Les deux lois sont essentielles à la vision économique de Biden. Alors qu’il a misé son agenda national – et son héritage – sur un paquet de politique sociale de 3,5 milliards de dollars, il a investi un capital politique précieux pour courtiser les républicains pour soutenir le projet de loi sur les infrastructures, dans le cadre d’une promesse de campagne pour inaugurer une nouvelle ère de bipartisme au Congrès.
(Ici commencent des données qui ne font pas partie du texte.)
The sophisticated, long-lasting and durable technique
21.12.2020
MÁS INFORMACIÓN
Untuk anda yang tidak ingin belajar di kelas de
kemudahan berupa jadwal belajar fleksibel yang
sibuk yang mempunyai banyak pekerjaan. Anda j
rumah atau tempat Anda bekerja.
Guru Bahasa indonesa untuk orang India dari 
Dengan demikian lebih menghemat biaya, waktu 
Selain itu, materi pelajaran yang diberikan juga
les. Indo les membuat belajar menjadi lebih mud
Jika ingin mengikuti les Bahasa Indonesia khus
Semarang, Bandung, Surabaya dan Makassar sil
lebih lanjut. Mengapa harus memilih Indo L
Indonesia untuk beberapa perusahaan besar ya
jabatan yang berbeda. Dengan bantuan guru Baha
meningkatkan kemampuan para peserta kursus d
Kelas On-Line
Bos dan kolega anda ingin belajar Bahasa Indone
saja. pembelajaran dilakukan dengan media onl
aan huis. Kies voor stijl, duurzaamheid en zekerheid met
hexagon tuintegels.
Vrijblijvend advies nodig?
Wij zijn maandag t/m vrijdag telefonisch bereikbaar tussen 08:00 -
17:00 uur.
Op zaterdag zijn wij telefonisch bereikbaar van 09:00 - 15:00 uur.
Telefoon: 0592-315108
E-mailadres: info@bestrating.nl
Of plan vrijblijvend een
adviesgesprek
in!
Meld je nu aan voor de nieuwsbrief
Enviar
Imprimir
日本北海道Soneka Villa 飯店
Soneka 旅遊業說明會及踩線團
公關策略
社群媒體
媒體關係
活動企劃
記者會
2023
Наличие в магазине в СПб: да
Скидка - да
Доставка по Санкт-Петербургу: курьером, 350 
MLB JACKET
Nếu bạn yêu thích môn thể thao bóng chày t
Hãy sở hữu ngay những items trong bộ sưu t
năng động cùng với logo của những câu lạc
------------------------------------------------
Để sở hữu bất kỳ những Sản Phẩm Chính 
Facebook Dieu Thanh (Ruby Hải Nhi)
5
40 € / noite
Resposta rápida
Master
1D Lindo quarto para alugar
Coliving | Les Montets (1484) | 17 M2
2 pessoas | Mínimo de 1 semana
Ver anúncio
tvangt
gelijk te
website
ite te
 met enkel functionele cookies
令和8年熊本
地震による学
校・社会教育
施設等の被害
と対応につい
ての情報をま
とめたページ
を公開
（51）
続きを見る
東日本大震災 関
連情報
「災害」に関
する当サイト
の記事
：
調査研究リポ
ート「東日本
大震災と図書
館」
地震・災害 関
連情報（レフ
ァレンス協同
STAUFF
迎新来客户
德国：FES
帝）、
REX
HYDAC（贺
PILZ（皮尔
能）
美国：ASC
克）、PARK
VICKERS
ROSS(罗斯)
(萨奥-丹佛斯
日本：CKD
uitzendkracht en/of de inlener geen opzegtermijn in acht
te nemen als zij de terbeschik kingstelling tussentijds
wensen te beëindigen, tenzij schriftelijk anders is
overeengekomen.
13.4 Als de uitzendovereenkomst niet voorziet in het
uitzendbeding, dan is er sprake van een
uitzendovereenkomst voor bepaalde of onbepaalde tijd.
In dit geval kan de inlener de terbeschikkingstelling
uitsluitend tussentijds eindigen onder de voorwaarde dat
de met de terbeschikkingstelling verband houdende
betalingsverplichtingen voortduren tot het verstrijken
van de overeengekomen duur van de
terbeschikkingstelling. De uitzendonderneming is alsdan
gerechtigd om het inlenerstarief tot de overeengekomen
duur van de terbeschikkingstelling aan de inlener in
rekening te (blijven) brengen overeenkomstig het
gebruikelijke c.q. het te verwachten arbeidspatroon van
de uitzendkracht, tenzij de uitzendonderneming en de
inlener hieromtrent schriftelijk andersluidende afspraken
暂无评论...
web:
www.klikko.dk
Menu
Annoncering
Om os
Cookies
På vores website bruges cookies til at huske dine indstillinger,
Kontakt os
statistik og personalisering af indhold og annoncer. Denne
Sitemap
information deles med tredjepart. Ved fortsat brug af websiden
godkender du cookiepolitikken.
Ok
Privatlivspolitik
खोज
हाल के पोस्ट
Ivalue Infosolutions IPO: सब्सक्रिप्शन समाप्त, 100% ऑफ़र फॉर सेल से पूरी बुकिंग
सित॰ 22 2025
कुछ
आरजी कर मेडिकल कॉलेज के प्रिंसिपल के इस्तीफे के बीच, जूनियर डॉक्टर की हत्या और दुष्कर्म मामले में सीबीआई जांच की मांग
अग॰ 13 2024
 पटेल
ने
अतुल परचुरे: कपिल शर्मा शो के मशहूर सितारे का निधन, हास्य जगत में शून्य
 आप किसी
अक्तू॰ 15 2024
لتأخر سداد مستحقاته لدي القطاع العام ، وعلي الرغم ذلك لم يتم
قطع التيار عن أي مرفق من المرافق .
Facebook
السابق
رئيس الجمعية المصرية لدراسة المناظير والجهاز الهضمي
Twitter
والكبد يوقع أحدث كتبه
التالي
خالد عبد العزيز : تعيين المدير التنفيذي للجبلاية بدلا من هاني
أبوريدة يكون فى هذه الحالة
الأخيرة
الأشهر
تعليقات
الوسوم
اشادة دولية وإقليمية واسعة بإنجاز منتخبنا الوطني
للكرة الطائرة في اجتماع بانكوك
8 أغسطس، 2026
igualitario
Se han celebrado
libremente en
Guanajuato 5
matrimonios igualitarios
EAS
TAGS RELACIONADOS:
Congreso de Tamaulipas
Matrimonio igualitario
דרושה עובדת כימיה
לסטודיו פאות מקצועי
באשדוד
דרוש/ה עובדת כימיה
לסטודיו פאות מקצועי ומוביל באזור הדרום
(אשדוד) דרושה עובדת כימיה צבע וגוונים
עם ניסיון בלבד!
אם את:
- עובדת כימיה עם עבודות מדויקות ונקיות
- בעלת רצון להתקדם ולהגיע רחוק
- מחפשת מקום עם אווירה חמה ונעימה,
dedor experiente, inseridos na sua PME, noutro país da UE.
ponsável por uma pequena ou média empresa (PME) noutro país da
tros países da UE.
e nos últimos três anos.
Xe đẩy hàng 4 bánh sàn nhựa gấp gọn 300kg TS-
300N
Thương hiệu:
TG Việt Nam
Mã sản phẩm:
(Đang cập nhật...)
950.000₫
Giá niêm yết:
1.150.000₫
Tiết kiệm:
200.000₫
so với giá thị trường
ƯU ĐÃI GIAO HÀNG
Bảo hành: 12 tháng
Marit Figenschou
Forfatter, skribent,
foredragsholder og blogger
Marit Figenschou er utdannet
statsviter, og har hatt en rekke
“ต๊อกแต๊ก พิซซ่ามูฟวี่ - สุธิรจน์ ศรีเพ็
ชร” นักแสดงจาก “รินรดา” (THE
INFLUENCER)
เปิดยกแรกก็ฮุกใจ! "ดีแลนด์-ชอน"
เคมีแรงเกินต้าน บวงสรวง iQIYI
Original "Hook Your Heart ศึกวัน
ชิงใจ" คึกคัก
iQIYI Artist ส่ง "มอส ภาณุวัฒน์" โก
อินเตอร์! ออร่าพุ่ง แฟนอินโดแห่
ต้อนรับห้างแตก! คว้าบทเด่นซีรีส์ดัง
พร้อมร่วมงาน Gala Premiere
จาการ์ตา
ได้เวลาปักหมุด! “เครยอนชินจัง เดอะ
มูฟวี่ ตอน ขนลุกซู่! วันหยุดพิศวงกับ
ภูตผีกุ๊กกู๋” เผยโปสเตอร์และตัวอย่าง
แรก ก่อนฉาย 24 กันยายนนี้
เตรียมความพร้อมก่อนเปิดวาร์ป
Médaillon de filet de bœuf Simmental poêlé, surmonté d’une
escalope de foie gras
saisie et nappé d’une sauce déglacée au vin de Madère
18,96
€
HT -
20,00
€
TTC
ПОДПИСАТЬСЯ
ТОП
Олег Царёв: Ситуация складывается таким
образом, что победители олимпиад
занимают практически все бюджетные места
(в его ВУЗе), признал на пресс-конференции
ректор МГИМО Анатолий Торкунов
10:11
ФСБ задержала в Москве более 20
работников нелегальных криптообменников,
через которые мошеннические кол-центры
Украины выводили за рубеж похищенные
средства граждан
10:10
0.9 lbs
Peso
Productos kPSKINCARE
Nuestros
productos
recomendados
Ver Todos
Le projet de loi a été adopté au Sénat en août, avec 19 voix républicaines et en grande pompe.

Mais l’esprit de bipartisme s’est rapidement dissipé. À la Chambre, les dirigeants républicains ont fait pression sur les membres pour qu’ils votent contre le projet de loi bipartite, obligeant les démocrates à voter eux-mêmes. Les républicains sont unis contre le plan de dépenses et d’impôts plus large du président.

Dans un communiqué vendredi, le sénateur républicain Mitt Romney, qui a voté pour le projet de loi sur les infrastructures, a qualifié le retard de « profonde déception ».

“Il est inacceptable qu’une législation bipartite majeure, vitale pour notre économie et nécessaire au maintien d’importants programmes de transport, soit prise en otage par les démocrates de la Chambre les plus extrêmes pour une législation totalement indépendante et encore non écrite”, a-t-il déclaré. mentionné.

La Chambre devrait quitter Washington à la fin de cette semaine pour une pause de deux semaines, mais cela pourrait être retardé si aucun accord n’a été conclu. Le Congrès doit également trouver un moyen de relever le plafond de la dette pour éviter que les États-Unis ne fassent défaut pour la première fois de leur histoire.